Sergio Pérez siente que su primera victoria en la Fórmula 1 se acerca y espera que se produzca a tiempo y la temporada no se le haga corta. El mexicano, que debutó en 2011 en la Fórmula, se subió en Monza por tercera vez a un podio esta campaña, después de su segundo puesto en Malasia y el tercero en Canadá, e incluso suena ya como posible compañero de Alonso en Ferrari en 2013. Con su actuación en Italia su valoración sube por los aires y no sólo en la Scuderia.

"Espero que la victoria llegue pronto. Esta carrera fue un increíble. Es magnífico estar en el podio", añadía el piloto de Sauber, emocionado pero también extrañamente pálido "Ha sido un fin de semana complicado. Estuve enfermo con gripe", confesó.
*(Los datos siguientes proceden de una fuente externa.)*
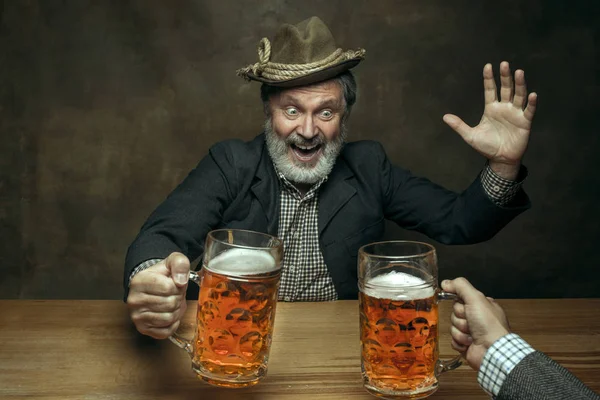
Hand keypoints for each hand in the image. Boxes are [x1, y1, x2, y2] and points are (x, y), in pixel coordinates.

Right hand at [127, 252, 189, 338]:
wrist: (151, 286)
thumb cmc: (162, 275)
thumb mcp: (172, 261)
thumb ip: (180, 264)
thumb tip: (181, 282)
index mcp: (139, 281)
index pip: (169, 287)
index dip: (179, 286)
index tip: (175, 284)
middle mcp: (134, 300)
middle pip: (170, 304)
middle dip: (178, 299)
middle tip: (175, 295)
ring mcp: (137, 316)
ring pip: (169, 318)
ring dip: (177, 311)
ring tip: (173, 303)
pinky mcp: (143, 329)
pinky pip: (166, 332)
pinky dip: (173, 324)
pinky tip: (170, 313)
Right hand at [441, 277, 509, 370]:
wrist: (492, 350)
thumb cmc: (488, 324)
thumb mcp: (476, 298)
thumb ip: (460, 286)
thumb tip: (445, 282)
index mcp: (481, 306)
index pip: (460, 300)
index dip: (459, 304)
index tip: (465, 307)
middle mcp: (477, 318)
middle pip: (454, 313)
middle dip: (461, 319)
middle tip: (471, 323)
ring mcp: (472, 332)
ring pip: (453, 327)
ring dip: (461, 332)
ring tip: (472, 336)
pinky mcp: (466, 345)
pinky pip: (453, 340)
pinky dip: (459, 342)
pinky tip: (469, 344)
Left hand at [443, 62, 537, 179]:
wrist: (500, 159)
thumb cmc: (487, 147)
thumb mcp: (470, 136)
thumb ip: (459, 125)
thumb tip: (444, 117)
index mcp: (491, 109)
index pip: (490, 90)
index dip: (489, 79)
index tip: (488, 66)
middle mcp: (504, 108)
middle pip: (506, 88)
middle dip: (505, 76)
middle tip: (504, 64)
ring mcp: (515, 113)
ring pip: (518, 95)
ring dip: (519, 84)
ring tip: (518, 72)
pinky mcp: (524, 122)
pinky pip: (529, 110)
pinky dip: (531, 103)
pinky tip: (532, 94)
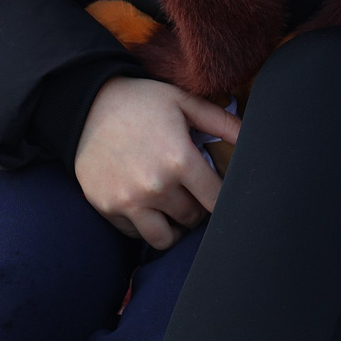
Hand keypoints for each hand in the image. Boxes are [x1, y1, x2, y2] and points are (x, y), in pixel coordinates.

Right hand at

En un circuito tan exigente como el velocísimo Autodromo Nazionale de Monza, el rendimiento del mexicano bajo condiciones físicas mermadas resulta aún más impresionante. No en vano, con alguna vuelta más podría haber alcanzado al McLaren del británico Lewis Hamilton, ganador en Monza, al que le iba recortando casi dos segundos por vuelta.

Y es que después de una decepcionante clasificación el sábado, en la que no consiguió entrar en la Q3, Pérez decidió arriesgar con la estrategia, cambiando los neumáticos muy tarde y poniendo en la segunda tanda los blandos, al contrario que los favoritos. "Estoy orgulloso del equipo. La primera parte de la carrera no fue fácil para mí con las gomas duras, pero fue lo correcto. Estuve en contacto por radio a menudo con el box. Me preocupaba que las ruedas se degradaran de repente. Tampoco sabíamos si las blandas podríamos calentarlas lo suficientemente rápido. Pero eso ahora no importa. Funcionó", añadió.

En su remontada, Pérez fue adelantando uno a uno a todos los impotentes pilotos que tenía por delante, incluido a la estrella de Ferrari, el español Fernando Alonso. "Yo lucho siempre por mi equipo", respondió el mexicano a la pregunta de si no temía que la maniobra estropeara sus posibilidades de lograr un asiento en la escudería italiana, cuyo color rojo inunda año tras años las gradas del Autodromo.